'Italian Foreign Policy after the Cold War: Crisis and the Limits of a Post-Ideological Foreign Policy'. (original) (raw)

in 'Italy from Crisis to Crisis', ed. Matthew Evangelista (Routledge, 2017)

In steering its foreign policy in the uncertain waters of the post-Cold War international environment, Italy has been inevitably influenced not only by the changing regional and global balance of power but also by the ways in which the country's domestic political system has transformed, including its 'unfinished transition'. Italy's recent foreign policy approach has thus been affected by a multiple crisis – a crisis of world order, a crisis within Italy's domestic politics, a crisis within the party system, and not least a crisis of ideas. At the same time, Italy's current foreign policy can be seen as the increasingly skilled and deliberate attempt to move beyond crisis, towards a new post-ideological equilibrium. Rather than founded on entirely new premises, this new post-ideological consensus mixes old and new elements together – mercantilism with Atlanticism, multilateralism and conservatism, 'big tent' capitalism with realism – combining a set of values in apparent yet functional opposition. As cases from Europe and the Middle East show, the ultimate outcome of such an attempt may well be the embracing of a foreign policy understood as the mere management of national decline, on the one hand, and global neo-liberalism, on the other.

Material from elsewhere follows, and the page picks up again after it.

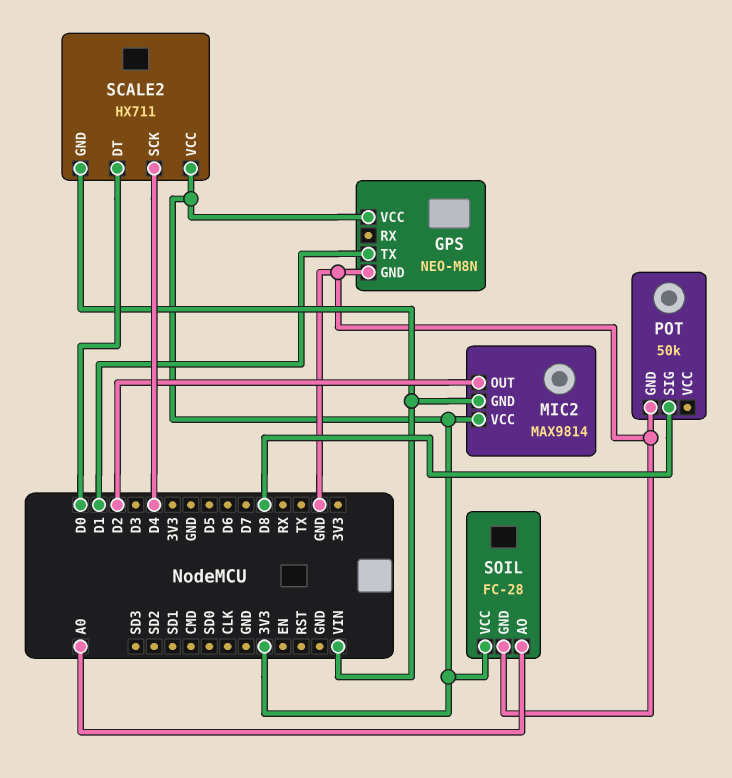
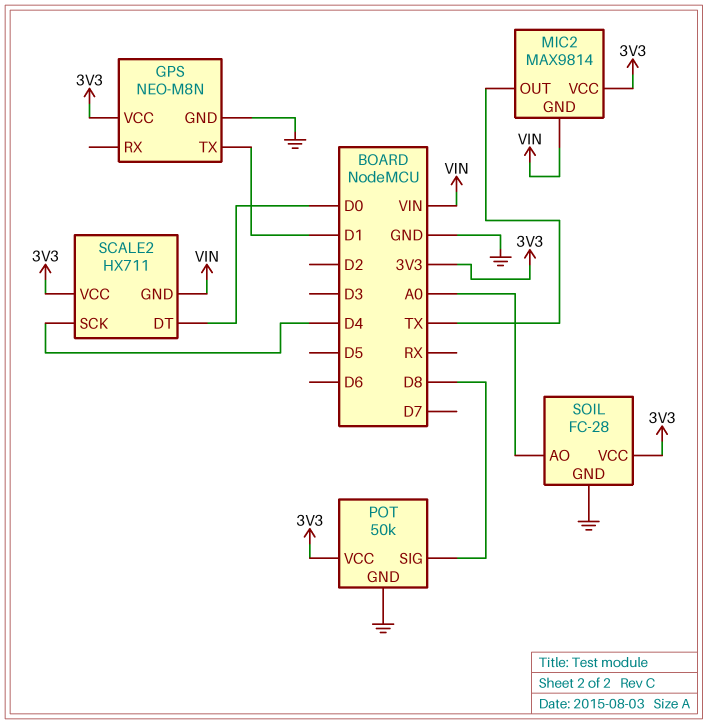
MIC2 pin OUT: D2 -> TX
POT pin VCC: none -> 3V3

There is no doubt that we live in 'interesting' times, a historical conjuncture that appears to be fraught with uncertainties and a widely-felt sense of disorder, if not outright crisis. In order to examine how Italy is navigating the world of today and whether the category of crisis is useful to understand how the country is steering its foreign policy in the uncertain waters of the post-Cold War international environment, a few preliminary remarks are in order. These relate to, on the one hand, developments that since the end of the Cold War have affected the global and regional scenario in which Italy is embedded and, on the other, a complex set of transformations that have involved the country's domestic political system, spilling over onto foreign policy. As will be detailed later, there seems to be a profound resonance between these two planes, suggesting that at the beginning of the XXI century Italy's crisis may be nested in, and compounded by, the wider unravelling of the international system; as such, its condition might be considered at the same time unique and common to many other countries (Hill 2011).